Eine GTX590 ist ziemlich unnötig, man bezahlt da für wenig Mehrleistung sehr viel Geld. Da würde ich eine 580 nehmen, die reicht Dicke aus. Ansonsten wär es gut, deine Monitorauflösung zu wissen. Und bei den RAM Preisen momentan könntest du den günstigen von Teamgroup nehmen, dafür aber gleich 16GB davon.


----------



## Charcharias (21. August 2011)

invory schrieb:


> Der Tower ist aber schön Isoliert.


 das ist natürlich wieder ein pluspunkt wenn man dann keine probleme mit den temps bekommt


----------



## invory (21. August 2011)

Aussehen vom Tower is mir egal, das ding steht ehh nur rum, soll daher ehher leise, als schön sein.


----------



## Softy (21. August 2011)

Kauf Dir lieber jetzt max. eine GTX580 und in ein paar Jahren dann eine neue Single-GPU Graka. Dann hast Du länger was davon. Im Moment reicht die GTX580 für FullHD dicke aus. Eine GTX590 würde ich nur für 3D Gaming oder 3 Monitore nehmen.


----------



## Resax (21. August 2011)

fac3l3ss schrieb:


> Warum Z68? Ein P67 reicht, zum Beispiel dieses:
> ASRock P67 Pro3, P67 (B3) (dual PC3-10667U DDR3) | Geizhals.at Deutschland
> 
> SLI brauchst du nicht.
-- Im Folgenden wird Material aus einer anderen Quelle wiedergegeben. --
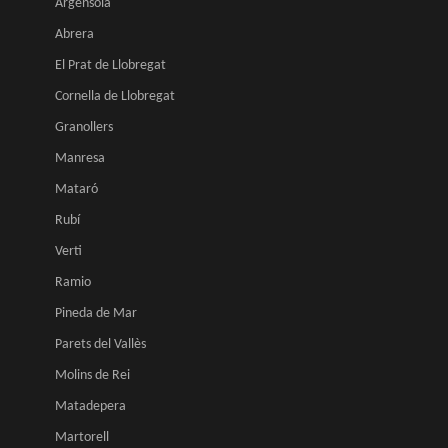
Argensola
Abrera
El Prat de Llobregat
Cornella de Llobregat
Granollers
Manresa
Mataró
Rubí
Verti
Ramio
Pineda de Mar
Parets del Vallès
Molins de Rei
Matadepera
Martorell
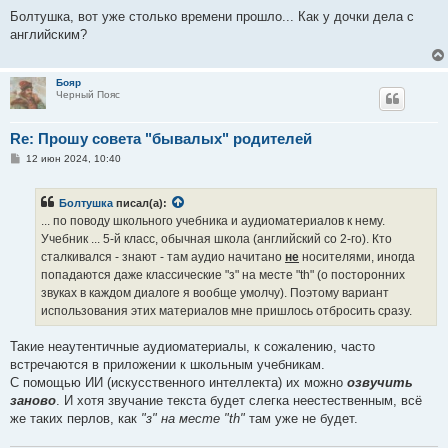
о
о
Болтушка, вот уже столько времени прошло... Как у дочки дела с
б
английским?
щ
е
н
и
Бояр
е
Черный Пояс
Re: Прошу совета "бывалых" родителей
С
12 июн 2024, 10:40
о
о
б
Болтушка
писал(а):
щ
е
... по поводу школьного учебника и аудиоматериалов к нему.
н
Учебник ... 5-й класс, обычная школа (английский со 2-го). Кто
и
е
сталкивался - знают - там аудио начитано
не
носителями, иногда
попадаются даже классические "з" на месте "th" (о посторонних
звуках в каждом диалоге я вообще умолчу). Поэтому вариант
использования этих материалов мне пришлось отбросить сразу.
Такие неаутентичные аудиоматериалы, к сожалению, часто
встречаются в приложении к школьным учебникам.
С помощью ИИ (искусственного интеллекта) их можно
озвучить
заново
. И хотя звучание текста будет слегка неестественным, всё
же таких перлов, как
"з" на месте "th"
там уже не будет.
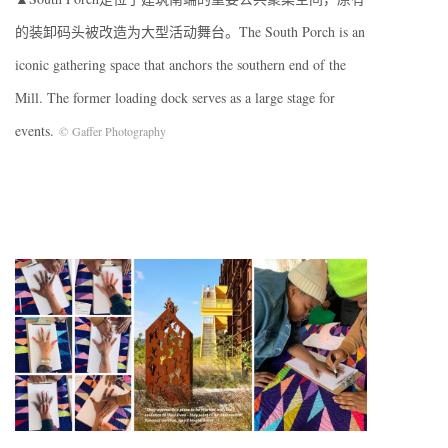
的装卸码头被改造为大型活动舞台。The South Porch is an
iconic gathering space that anchors the southern end of the
Mill. The former loading dock serves as a large stage for
events.
©
Gaffer Photography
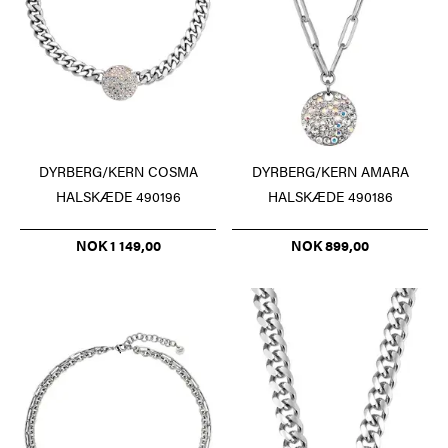
DYRBERG/KERN COSMA
DYRBERG/KERN AMARA
HALSKÆDE 490196
HALSKÆDE 490186
NOK 1 149,00
NOK 899,00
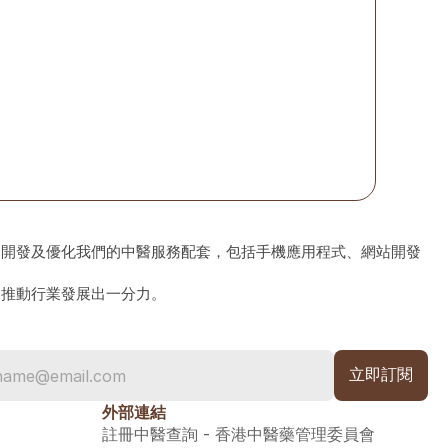
、開發及優化我們的中醫服務配套，包括手機應用程式、網站開發
為推動行業發展出一分力。
外部連結
註冊中醫查詢 - 香港中醫藥管理委員會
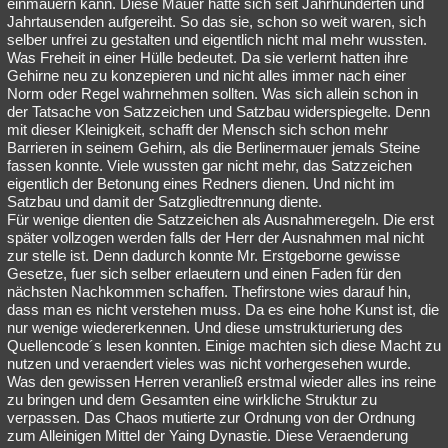
einmauern kann. Diese Mauer hatte sich seit Jahrhunderten und
Jahrtausenden aufgereiht. So das sie, schon so weit waren, sich
selber unfrei zu gestalten und eigentlich nicht mal mehr wussten.
Was Freheit in einer Hülle bedeutet. Da sie verlernt hatten ihre
Gehirne neu zu konzepieren und nicht alles immer nach einer
Norm oder Regel wahrnehmen sollten. Was sich allein schon in
der Tatsache von Satzzeichen und Satzbau widerspiegelte. Denn
mit dieser Kleinigkeit, schafft der Mensch sich schon mehr
Barrieren in seinem Gehirn, als die Berlinermauer jemals Steine
fassen konnte. Viele wussten gar nicht mehr, das Satzzeichen
eigentlich der Betonung eines Redners dienen. Und nicht im
Satzbau und damit der Satzgliedtrennung diente.
Für wenige dienten die Satzzeichen als Ausnahmeregeln. Die erst
später vollzogen werden falls der Herr der Ausnahmen mal nicht
zur stelle ist. Denn dadurch konnte Mr. Erstgeborne gewisse
Gesetze, fuer sich selber erlaeutern und einen Faden für den
nächsten Nachkommen schaffen. Thefirstone wies darauf hin,
dass man es nicht verstehen muss. Da es eine hohe Kunst ist, die
nur wenige wiedererkennen. Und diese umstrukturierung des
Quellencode´s lesen konnten. Einige machten sich diese Macht zu
nutzen und veraendert vieles was nicht vorhergesehen wurde.
Was den gewissen Herren veranließ erstmal wieder alles ins reine
zu bringen und dem Gesamten eine wirkliche Struktur zu
verpassen. Das Chaos mutierte zur Ordnung von der Ordnung
zum Alleinigen Mittel der Yaing Dynastie. Diese Veraenderung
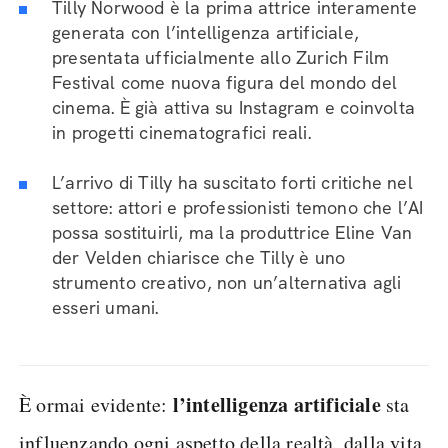
Tilly Norwood è la prima attrice interamente
generata con l’intelligenza artificiale,
presentata ufficialmente allo Zurich Film
Festival come nuova figura del mondo del
cinema. È già attiva su Instagram e coinvolta
in progetti cinematografici reali.
L’arrivo di Tilly ha suscitato forti critiche nel
settore: attori e professionisti temono che l’AI
possa sostituirli, ma la produttrice Eline Van
der Velden chiarisce che Tilly è uno
strumento creativo, non un’alternativa agli
esseri umani.
l’intelligenza artificiale
È ormai evidente:
sta
influenzando ogni aspetto della realtà, dalla vita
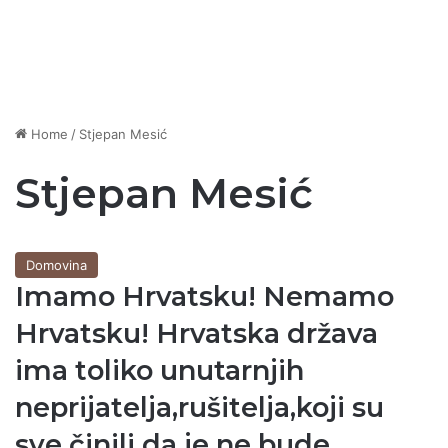
Home
/
Stjepan Mesić
Stjepan Mesić
Domovina
Imamo Hrvatsku! Nemamo
Hrvatsku! Hrvatska država
ima toliko unutarnjih
neprijatelja,rušitelja,koji su
sve činili da je ne bude.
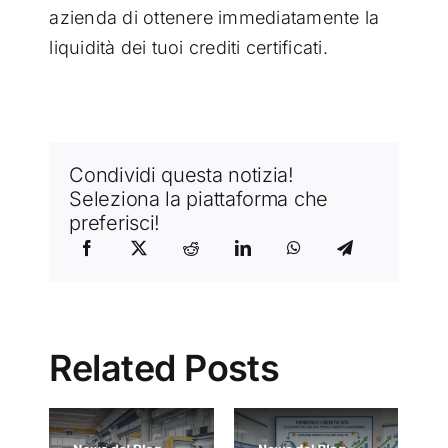
azienda di ottenere immediatamente la
liquidità dei tuoi crediti certificati.
Condividi questa notizia!
Seleziona la piattaforma che
preferisci!
Related Posts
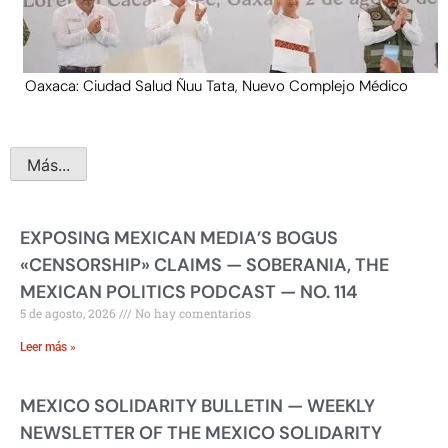
Oaxaca: Ciudad Salud Ñuu Tata, Nuevo Complejo Médico
Más...
EXPOSING MEXICAN MEDIA’S BOGUS
«CENSORSHIP» CLAIMS — SOBERANIA, THE
MEXICAN POLITICS PODCAST — NO. 114
5 de agosto, 2026
No hay comentarios
Leer más »
MEXICO SOLIDARITY BULLETIN — WEEKLY
NEWSLETTER OF THE MEXICO SOLIDARITY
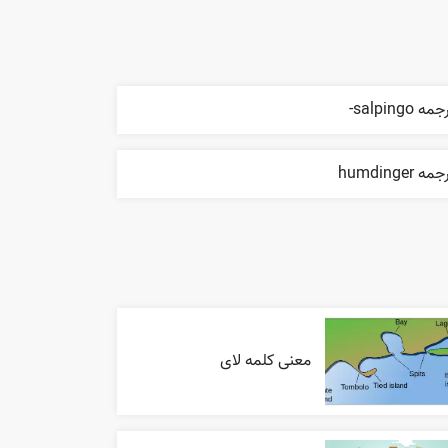
مه salpingo-
مه humdinger
معنی کلمه لای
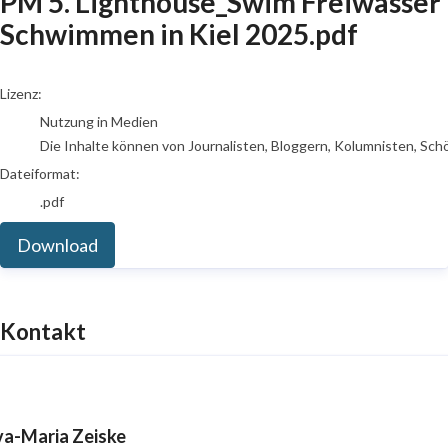
PM 5. Lighthouse_Swim Freiwasser
Schwimmen in Kiel 2025.pdf
go to media item
Lizenz:
Nutzung in Medien
Die Inhalte können von Journalisten, Bloggern, Kolumnisten, Sch
Dateiformat:
.pdf
Download
Kontakt
va-Maria Zeiske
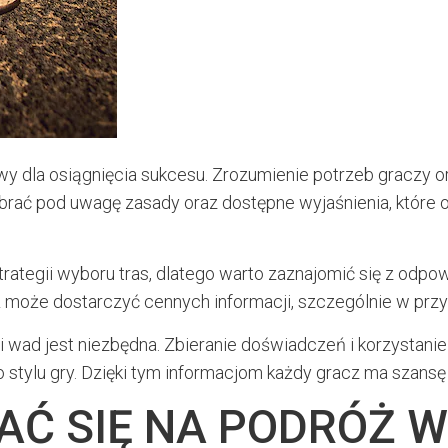
owy dla osiągnięcia sukcesu. Zrozumienie potrzeb graczy
brać pod uwagę zasady oraz dostępne wyjaśnienia, które of
rategii wyboru tras, dlatego warto zaznajomić się z odpo
ż może dostarczyć cennych informacji, szczególnie w prz
 i wad jest niezbędna. Zbieranie doświadczeń i korzystani
stylu gry. Dzięki tym informacjom każdy gracz ma szansę 
Ć SIĘ NA PODRÓŻ W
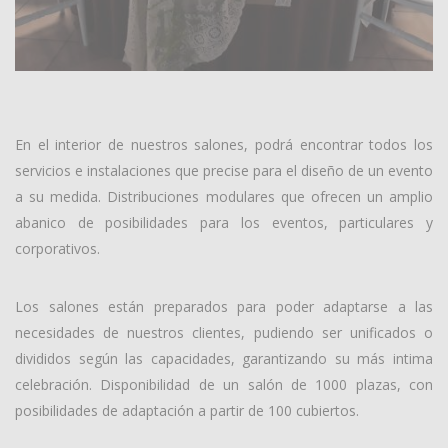
En el interior de nuestros salones, podrá encontrar todos los
servicios e instalaciones que precise para el diseño de un evento
a su medida. Distribuciones modulares que ofrecen un amplio
abanico de posibilidades para los eventos, particulares y
corporativos.
Los salones están preparados para poder adaptarse a las
necesidades de nuestros clientes, pudiendo ser unificados o
divididos según las capacidades, garantizando su más intima
celebración. Disponibilidad de un salón de 1000 plazas, con
posibilidades de adaptación a partir de 100 cubiertos.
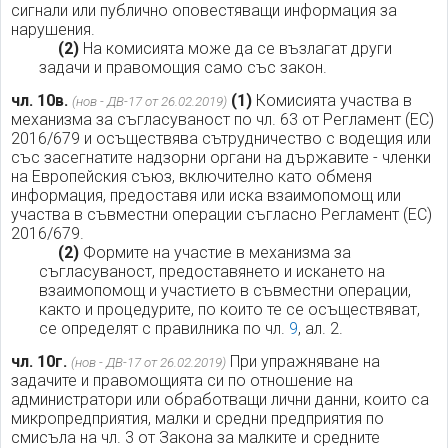
сигнали или публично оповестяващи информация за
нарушения.
(2)
На комисията може да се възлагат други
задачи и правомощия само със закон.
чл. 10в.
(1)
Комисията участва в
(нов - ДВ-17 от 26.02.2019)
механизма за съгласуваност по чл. 63 от Регламент (ЕС)
2016/679 и осъществява сътрудничество с водещия или
със засегнатите надзорни органи на държавите - членки
на Европейския съюз, включително като обменя
информация, предоставя или иска взаимопомощ или
участва в съвместни операции съгласно Регламент (ЕС)
2016/679.
(2)
Формите на участие в механизма за
съгласуваност, предоставянето и искането на
взаимопомощ и участието в съвместни операции,
както и процедурите, по които те се осъществяват,
се определят с правилника по чл.
9
, ал. 2.
чл. 10г.
При упражняване на
(нов - ДВ-17 от 26.02.2019)
задачите и правомощията си по отношение на
администратори или обработващи лични данни, които са
микропредприятия, малки и средни предприятия по
смисъла на чл. 3 от Закона за малките и средните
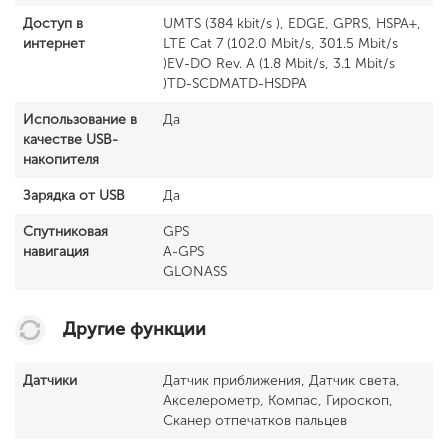
Доступ в
UMTS (384 kbit/s ), EDGE, GPRS, HSPA+,
интернет
LTE Cat 7 (102.0 Mbit/s, 301.5 Mbit/s
)EV-DO Rev. A (1.8 Mbit/s, 3.1 Mbit/s
)TD-SCDMATD-HSDPA
Использование в
Да
качестве USB-
накопителя
Зарядка от USB
Да
Спутниковая
GPS
навигация
A-GPS
GLONASS
Другие функции
Датчики
Датчик приближения, Датчик света,
Акселерометр, Компас, Гироскоп,
Сканер отпечатков пальцев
Ich würde wie oben gesagt, eine 560 *Ti*, 570 oder im Notfall eine 580 nehmen.
> ...



naja das ist schon wirklich sehr abgespeckt.

DIE GTX590 ist doch gut, ich hatte auch sehr lange spass mit meiner HD4870x2.
Und ein Z68 board würd ich mir auch kaufen, da wenn mal die Graka ausfällt, man trotzdem noch ein bild hat.
Nur ein kleineres NT würd ich nehmen, da dies ein bisschen übertrieben ist.


----------



## invory (21. August 2011)

fac3l3ss schrieb:


> Warum Z68? Ein P67 reicht, zum Beispiel dieses:
> ASRock P67 Pro3, P67 (B3) (dual PC3-10667U DDR3) | Geizhals.at Deutschland
> 
> SLI brauchst du nicht. Ich würde wie oben gesagt, eine 560 *Ti*, 570 oder im Notfall eine 580 nehmen.
> ...


 

Wie gesagt, mir gehts nicht um irgendwo 50Euro zu sparen, mein Limit is ehh höher angesetzt, mir gehts ehher um noch mehr power, als irgendwo zu sparen... halt max. fps
nur z.B. ne wirkliche 2te GPU im SLI lohnt sich nicht, da hat BF3 z.B. mega probs mit.


----------



## fac3l3ss (21. August 2011)

Resax schrieb:


> *naja das ist schon wirklich sehr abgespeckt.*
> 
> DIE GTX590 ist doch gut, ich hatte auch sehr lange spass mit meiner HD4870x2.
> Und ein Z68 board würd ich mir auch kaufen, da wenn mal die Graka ausfällt, man trotzdem noch ein bild hat.
> Nur ein kleineres NT würd ich nehmen, da dies ein bisschen übertrieben ist.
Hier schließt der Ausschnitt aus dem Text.